In 2022, a Neighborhood Partnership Program paid for in part by local companies that depend on immigrant labor was set up to provide services that help integrate immigrant communities.
Two years ago, Charleroi established a community liaison officer position, filled by a Haitian national, to help enroll immigrants in English-language classes, register children at schools and set up health-testing sites at a local library, among other measures. As well as the sizeable Haitian community, the borough is home to more than a thousand immigrants from Liberia, Jamaica and elsewhere.
“Our business owners in town are overjoyed with the influx of foot traffic and the revitalization of our downtown,” says Hopkins-Calcek. “It’s been a long time since there has been any investment in Charleroi.”
In his time in Charleroi, Michel says that he’s never been subjected to negative interactions and that he and other immigrants see the efforts local authorities are making.

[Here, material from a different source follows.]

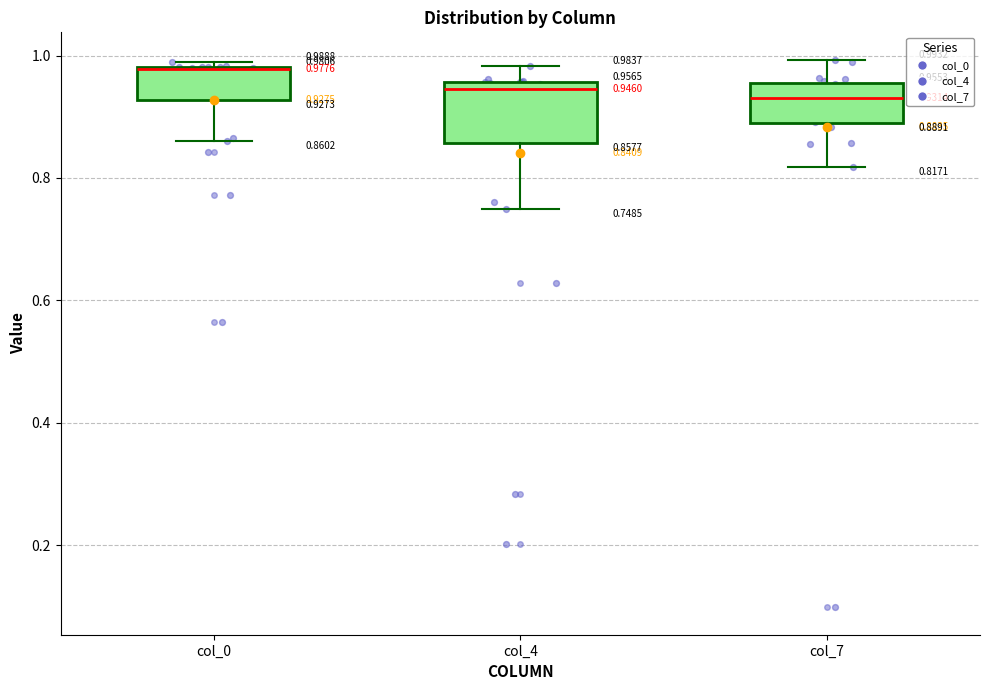

Comparing the boxes themselves (not the whiskers), which one is the tallest?

col_4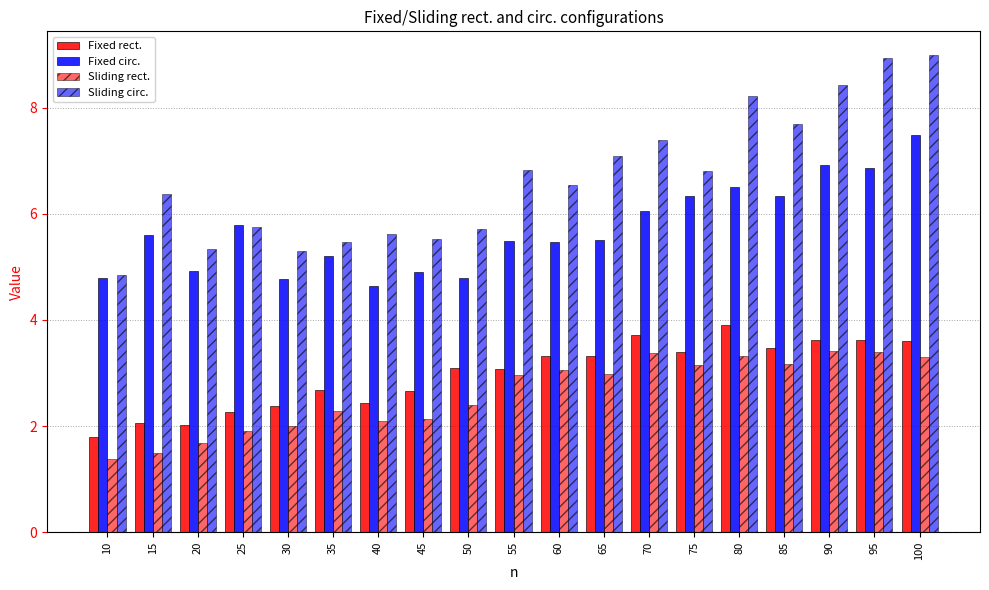

How many categories are shown in the chart?

19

“In Haiti, the government don’t take care of the people like they do here,” he says.
Horner admits that despite his misgivings about what he hears about happening thousands of miles away at the US-Mexico border, Haitian immigrants have been a positive for the town.
“They come in here a lot looking for cheaper clothes and other stuff,” he says.
“As a businessperson, [immigrants] are good for business. Capitalism is a good thing. I have no problem. I have no complaints.”